The value of an additional day of post-acute care in a skilled nursing facility

With ongoing efforts to improve the value of health care in the U.S. and reduce wasteful spending, we examine empirically the value tradeoffs involved in an additional day in a skilled nursing facility (SNF) after hospital discharge. To control for potential endogeneity, we use the percentage of Medicare beneficiaries enrolled in Medicare Advantage in each county-year as an instrument for individuals’ SNF length of stay among Traditional Medicare beneficiaries, as local Medicare Advantage penetration puts downward pressure on SNF length of stay for all SNF patients but does not directly affect utilization management of those enrolled in Traditional Medicare. We also test for heterogeneity in treatment effect across patients by clinical complexity and two non-health-related factors, marital status and nursing home profit status. We find that one additional day in a SNF lowers short-term readmission rates, but this effect is small and heterogeneous across patient-types.
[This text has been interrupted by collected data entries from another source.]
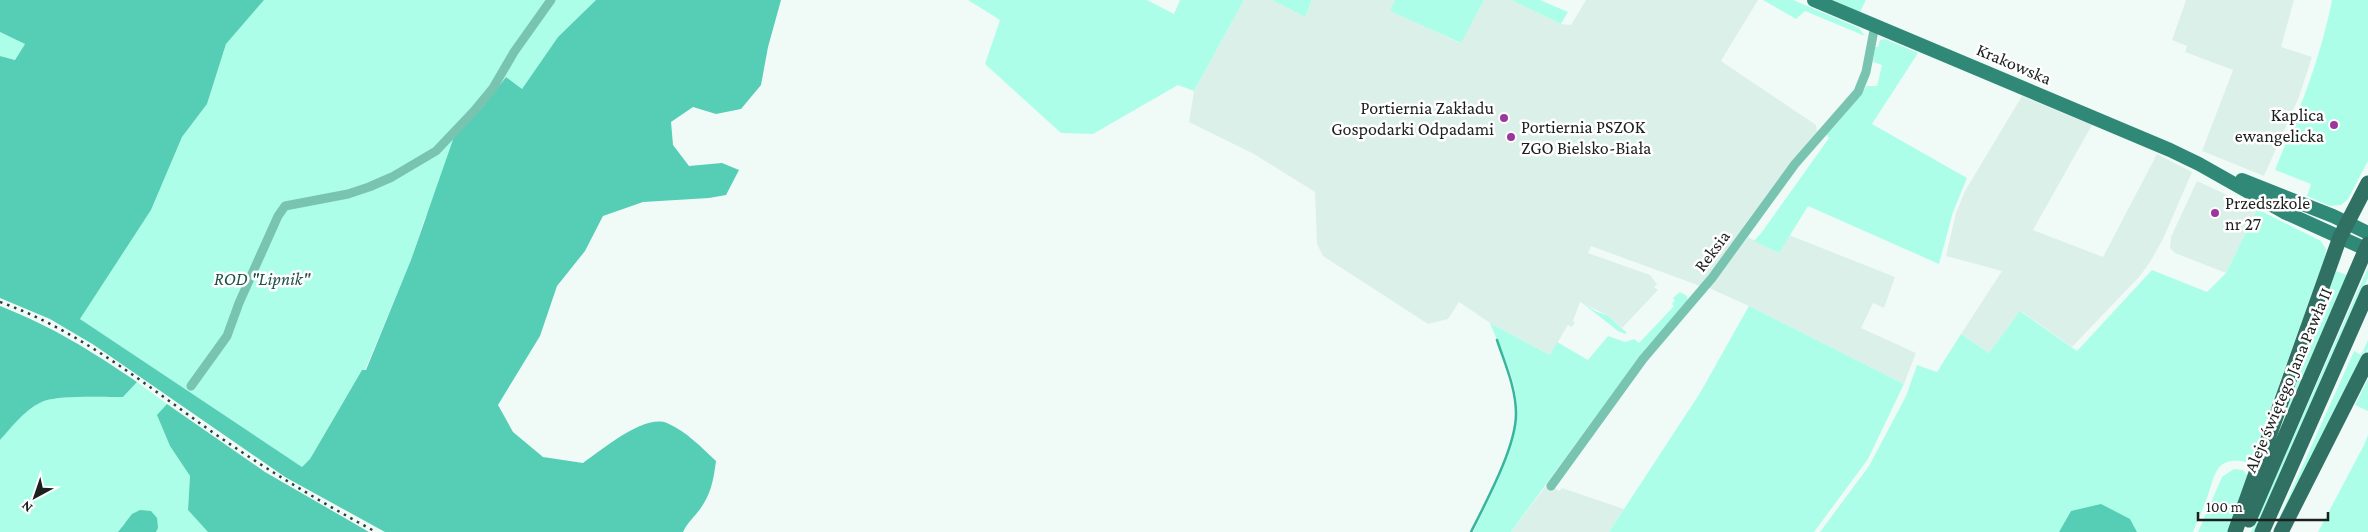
<svg xmlns="http://www.w3.org/2000/svg" width="2368" height="532" font-family="'Crimson Pro',serif">
<rect width="100%" height="100%" fill="#f0fbf8"/>
<g fill="#dcf0ea">
<polygon points="1244,0 1272,0 1305,17 1312,0 1395,0 1391,11 1460,43 1484,0 1511,0 1561,24 1571,25 1586,0 1758,0 1721,61 1816,125 1817,132 1700,286 1591,246 1588,253 1650,275 1657,284 1654,287 1658,290 1622,328 1607,315 1580,302 1573,321 1575,323 1572,327 1568,325 1550,355 1490,323 1459,302 1448,319 1428,324 1323,256 1317,244 1315,192 1254,154 1189,122 1194,91"/>
<polygon points="2186,0 2294,0 2281,47 2312,57 2299,97 2264,176 2202,151 2233,70 2185,52 2187,46 2172,40"/>
<polygon points="2022,96 2092,125 2033,230 2103,257 2157,154 2192,172 2163,239 2150,262 2140,276 2072,347 2021,311 1989,353 1961,334 2002,271 1946,256 1956,213 1965,191"/>
<polygon points="2197,181 2257,209 2226,273 2175,253 2170,248 2171,237"/>
<polygon points="1789,235 1895,277 1884,308 1873,303 1861,328 1916,353 1904,384 1749,306 1709,288 1748,237 1779,253"/>
<polygon points="1548,483 1559,491 1562,488 1624,509 1609,532 1511,532"/>
</g>
<g fill="#adfee9">
<polygon points="264,0 596,0 558,37 522,89 505,77 481,109 424,220 411,261 365,370 362,370 310,459 302,467 80,319 151,210 182,137 207,104 226,44"/>
<polygon points="968,0 1147,0 1174,14 1180,0 1244,0 1194,91 1178,85 1093,134 1061,133 985,64 1000,20"/>
<polygon points="1272,0 1312,0 1305,17"/>
<polygon points="1395,0 1484,0 1461,43 1390,11"/>
<polygon points="1511,0 1540,0 1568,12 1561,24"/>
<polygon points="1763,0 1793,0 1859,28 1865,36 1805,11 1796,19"/>
<polygon points="1833,0 1866,0 1860,12"/>
<path d="M 2332,0 L 2368,0 L 2368,161 L 2348,199 L 2341,205 L 2330,206 L 2307,196 L 2311,184 L 2275,170 C 2298,112 2320,62 2332,0 Z"/>
<polygon points="0,32 25,44 15,60 0,56"/>
<polygon points="1885,39 1918,53 1872,124 1967,178 1953,212 1939,264 1808,206 1779,253 1754,241 1762,232 1829,138 1826,134 1867,86 1877,86 1882,65 1873,62 1875,47 1878,47 1880,40"/>
<path d="M 2257,209 L 2321,241 L 2326,249 L 2325,257 L 2253,457 L 2247,462 C 2217,456 2216,471 2208,495 C 2204,507 2198,520 2193,532 L 2137,532 L 2130,519 L 2071,511 L 2059,532 L 1820,532 L 1869,466 L 1906,396 L 1917,365 L 1937,372 L 1961,334 L 1989,353 L 2020,311 L 2077,351 L 2152,270 L 2207,292 L 2226,273 Z"/>
<polygon points="2338,257 2341,258 2336,271 2347,275 2265,463"/>
<polygon points="2368,268 2368,278 2255,532 2251,532"/>
<path d="M 1680,292 L 1687,296 L 1688,302 L 1646,348 L 1511,532 L 1473,532 C 1493,490 1524,438 1515,390 C 1510,366 1498,344 1490,323 L 1550,355 L 1557,342 L 1588,360 L 1608,336 L 1625,342 L 1634,339 L 1639,343 L 1674,306 L 1672,304 L 1675,300 L 1673,298 Z"/>
<polygon points="1581,302 1597,312 1607,315 1627,333 1625,334 1618,331"/>
<polygon points="1749,306 1904,384 1868,459 1814,532 1609,532 1700,393"/>
<polygon points="2368,340 2368,349 2273,532 2354,351 2361,355"/>
<polygon points="2368,379 2368,411 2355,405"/>
<path d="M 137,382 L 167,404 L 158,416 L 170,446 L 190,476 L 188,510 L 208,532 L 156,532 L 158,528 L 124,523 L 118,532 L 0,532 L 0,440 C 12,427 26,408 44,401 C 60,395 105,397 123,397 Z"/>
<polygon points="2368,435 2368,532 2318,532 2364,445"/>
<polygon points="2234,469 2243,470 2248,476 2230,532 2198,532 2222,477"/>
</g>
<g fill="#55ceb5">
<path d="M 0,0 L 264,0 L 226,44 L 207,104 L 182,137 L 151,210 L 80,319 L 302,467 L 310,459 L 362,370 L 366,370 L 411,260 L 455,134 L 481,109 L 506,77 L 522,89 L 558,37 L 596,0 L 781,0 L 768,47 L 761,85 L 741,109 L 716,114 L 693,107 L 671,122 L 673,145 L 689,166 L 722,163 L 739,170 L 726,195 L 709,198 L 643,202 L 603,216 L 585,251 L 557,286 L 540,336 L 498,405 L 513,432 L 543,457 L 583,463 C 602,450 644,414 667,423 C 686,431 702,448 716,461 C 714,476 712,490 704,503 C 698,514 688,521 683,532 L 385,532 L 285,477 L 94,345 L 50,319 L 0,298 L 0,56 L 15,60 L 25,44 L 0,32 Z"/>
<path d="M 0,306 C 53,327 90,350 137,382 L 123,397 C 105,397 60,395 44,401 C 26,408 12,427 0,440 Z"/>
<polygon points="167,404 265,472 369,532 208,532 188,510 190,476 170,446 157,415"/>
<polygon points="2101,504 2130,519 2137,532 2059,532 2071,511"/>
<polygon points="140,510 151,511 157,518 158,528 156,532 118,532 132,514"/>
</g>
<g fill="none" stroke-linecap="round" stroke-linejoin="round">
<path stroke="#37b59d" stroke-width="2.5" d="M 1471,532 C 1486,502 1516,447 1516,414 C 1516,388 1505,364 1497,340"/>
<g stroke="#79c3b1" stroke-width="9">
<polyline points="191,386 227,336 239,303 278,216 285,206 348,194 369,187 392,177 436,151 474,111 493,88 514,52 551,0"/>
<polyline points="1551,486 1643,359 1712,278 1795,164 1858,92 1866,72 1875,25"/>
</g>
<g stroke="#308977" stroke-width="14">
<polyline points="1814,0 2170,150 2199,164 2284,212 2368,250"/>
<polyline points="2242,180 2333,216 2368,233"/>
</g>
<g stroke="#317163" stroke-width="15">
<polyline points="2249,520 2368,244"/>
<polyline points="2235,532 2340,237 2368,183"/>
<polyline points="2262,532 2368,292"/>
<polyline points="2281,532 2368,360"/>
</g>
<path stroke="#353a38" stroke-width="2.5" stroke-dasharray="2.5 5" stroke-linecap="butt" d="M 0,302 C 75,329 137,378 201,424 C 257,464 315,499 376,532"/>
</g>
<g fill="#9b379d" stroke="#fff" stroke-width="2">
<circle cx="1504" cy="118" r="5"/>
<circle cx="2334" cy="125" r="5"/>
<circle cx="1511" cy="137" r="5"/>
<circle cx="2215" cy="213" r="5"/>
</g>
<g text-anchor="middle" dominant-baseline="central" stroke-width="5" stroke-linejoin="round" paint-order="stroke">
<g font-size="18" fill="#1c201f" stroke="#fff">
<text transform="translate(2014 64) rotate(23)">Krakowska</text>
<text transform="translate(1712 251) rotate(-53)">Reksia</text>
<text transform="translate(2288 380) rotate(-67)">Aleje świętego Jana Pawła II</text>
</g>
<g font-size="18" fill="#1c201f" stroke="#fff" text-anchor="end">
<text x="1494" y="108">Portiernia Zakładu<tspan x="1494" dy="21">Gospodarki Odpadami</tspan></text>
<text x="2324" y="115">Kaplica<tspan x="2324" dy="21">ewangelicka</tspan></text>
<text x="1521" y="127" text-anchor="start">Portiernia PSZOK<tspan x="1521" dy="21">ZGO Bielsko-Biała</tspan></text>
<text x="2225" y="203" text-anchor="start">Przedszkole<tspan x="2225" dy="21">nr 27</tspan></text>
</g>
<g font-size="18" font-style="italic" fill="#1f5248" stroke="#fff">
<text x="262" y="279">ROD "Lipnik"</text>
</g>
</g>
<g transform="translate(35 497) rotate(220)" stroke="#ffffff" stroke-width="4" paint-order="stroke">
<path d="M0-4L9 19L0 12L-9 19Z" fill="#1c201f"/>
<text y="-8" font-size="14" font-weight="bold" text-anchor="middle" fill="#1c201f">N</text>
</g>
<path d="M2198 512v8h130v-8" fill="none" stroke="#1c201f" stroke-width="2.5"/>
<text x="2206" y="512" font-size="15" fill="#1c201f" stroke="#ffffff" stroke-width="4" paint-order="stroke">100 m</text>
</svg>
The most clinically complex patients (those with the longest predicted SNF stays) benefit the most from an additional SNF day, as do patients whose stays are shorter due to non-health-related factors. The cost savings from reduced readmission rates are small and do not offset the additional SNF costs.

Citation

Werner RM, Coe NB, Qi M, Konetzka T: The value of an additional day of post-acute care in a skilled nursing facility. American Journal of Health Economics 8(4), Jul 2022.